§ **Exercises to complete**:
A. Reproduce the travel post word for word, from "Tuesday, August 05, 2008" to "like a lagniappe.".
B. In the travel post, who joined the group in Berkane for the trip to the Zegzel Gorge?
C. Pick up the travel post where it ends and keep writing it.

§ **Text provided**:
************

Tuesday, August 05, 2008

 

Last Wednesday was Throne Day, which celebrates the ascension of the current King. Flags and a festive atmosphere all over the country and a day off from work. Perhaps more important, it was also Rose’s birthday, so therefore we had two reasons to make a long weekend out of it and get away. We went east – to a part of the country that I didn’t think I would get back to, so this felt like a lagniappe.

We got up early on Wednesday to have a big breakfast so we wouldn’t be so hungry on the train – even though it was earlier than I normally get up and I’m not usually hungry first thing, it was a good idea on Jong’s part. Our taxi filled quickly; we even had time to walk from the taxi stand in Fes to the train station. Rose joined us (or maybe I should say Jong joined Rose and me – I think it was good for all three of us. I realized that I was getting a little cranky, even though Jong is a great guest – I am just not used to being with someone non-stop; it can’t be easy for her either, away from her home and her stuff for so long. This was refreshing). The train ride to Oujda was long – made longer by an hour’s delay before leaving – but it went by with rummy, reading, brownies and snoozing. We then caught a taxi to Saidia and an hour later were along the coast of the Mediterranean!

We searched for a hotel and then for dinner and then checked out the craft fair that was set up along the beach. There was more souk stuff than artisan items – sunglasses, Moroccan clothes and the like – but we amused ourselves, and then we walked back along the beach at night, dipping our toes in the warm water. The next day, we went to Berkane where Kareem joined us for an excursion to the Zegzel Gorge. Bob and Linda had told me about it and it sounded worth seeing. We hired a taxi to take us – the driver, Brahim, was a lot of fun, and became part of our group. It was a beautiful drive – and noticeably cooler in the mountains. We stopped at a cave and then were dropped off at Taforalt, a town along the Zegzel in the Beni Snassen mountains, an extension of the Rif. There’s a new environment volunteer there, Jonathan, and he was thrilled to have his first PCV visitors. We had lunch, went to another cave where there’s an archaeological dig (they’ve found artifacts over 10,000 years old) and hiked back to town over the mountain. Who was waiting for us there (or who had gone to Berkane and back) but Brahim, which was a nice finishing touch.

************

§ **Collected material**:
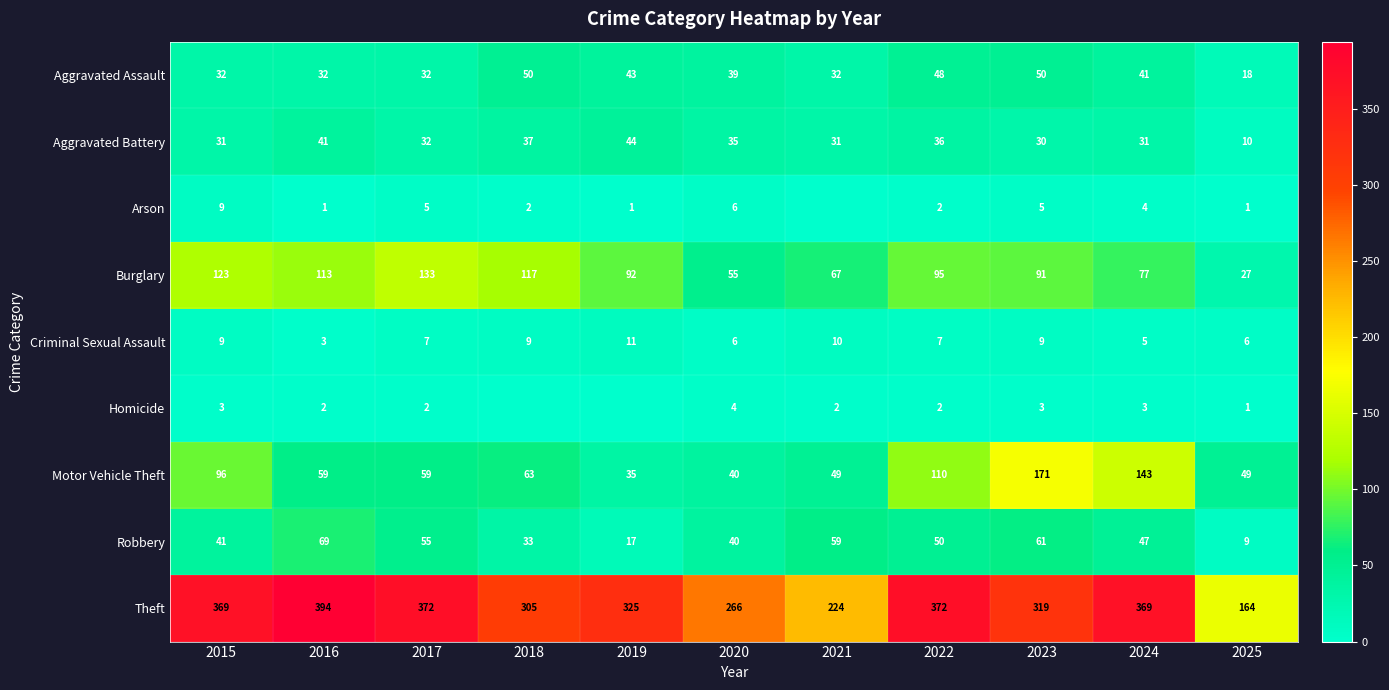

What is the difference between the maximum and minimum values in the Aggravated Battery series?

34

************

§ **Responses per task**:
A.
Tuesday, August 05, 2008

 

Last Wednesday was Throne Day, which celebrates the ascension of the current King. Flags and a festive atmosphere all over the country and a day off from work. Perhaps more important, it was also Rose’s birthday, so therefore we had two reasons to make a long weekend out of it and get away. We went east – to a part of the country that I didn’t think I would get back to, so this felt like a lagniappe.

B. Kareem

C.
The way from Berkane (or Oujda) to Saidia passes very close to the Algerian border – a river that even I could probably throw a stone across is all that separates the countries. At one point where there’s a crossing, there are Moroccan flags on one side and Algerian flags on the other. We waved at Algerians and they waved back at us. The border has been closed since 1975 and it’s weird to think about. The people waving seemed nice enough. The impact on the economy has been felt in the east – what about the impact on families and friends? I know it’s that way with every border – think of Germany before the wall fell, or Korea – but it hits you when you see it. When we got back, Jong and Rose rested and I took a walk as far along the beach as I could towards the border. There’s a fence, and then flags, and then the river, and then more flags. There were people on the beach and in the water on that side, just as on this side. Hi, Algeria! The embassy person I met here is married to the Ambassador to Algeria – she has to go through Europe in order to see him. When I got back, Rose and Jong were rarin’ to play rummy but I was ready for bed. I played, but my heart wasn’t in it – it takes a lot for me to get to that state. They then wanted to go for a walk – there was a loud concert on the beach and our room was hot so it would have been hard to sleep – but when we finally got back, I was more than ready! I have another story to tell, but it's not for public consumption, so email me separately.

Saturday we left Saidia – it was a good place to stay, with the beach and restaurants and stores – but the beach was crowded and not tempting. Our final breakfast included an omelette – notable because we had had fried eggs the two days before after ordering omelettes (in two different places). Jonathan (and the Lonely Planet) knew of a smaller beach about 20K away, less crowded and more peaceful, so we went there, joined for the day by Jonathan, Kareem, and Kareem’s sitemate Phil. We played rummy and ate paella before the men arrived and while they hunted for a place for us to stay (and later, while they hunted for some dinner, we played rummy and our first piffle of the weekend). We donned our swimming costumes (as it says in Lonely Planet) and headed for the beach. Warm water and perfect waves for jumping – it’s been a long time since I spent that much time in the ocean, and I loved it. I’d been thinking about going somewhere this coming Saturday on the way to COS conference – at first I thought about Oualidia, since I loved it there so much, but then I thought maybe I should go somewhere along the Mediterranean – first, because chances are I’ll be in the Atlantic again sooner than in the Mediterranean, and second, to go somewhere I hadn’t been yet – and being in the warm water at this beach (called Ras el Ma, but lest it get confused with the Ras el Ma near Azrou that Jong, Jessica and I hiked to, this is also called Cap de l’Eau) convinced me (though I still hope to get back to Oualidia) – so I’m headed for Mdiq on Saturday. It was great to be in the water – and also to have a day of really relaxing and not running around.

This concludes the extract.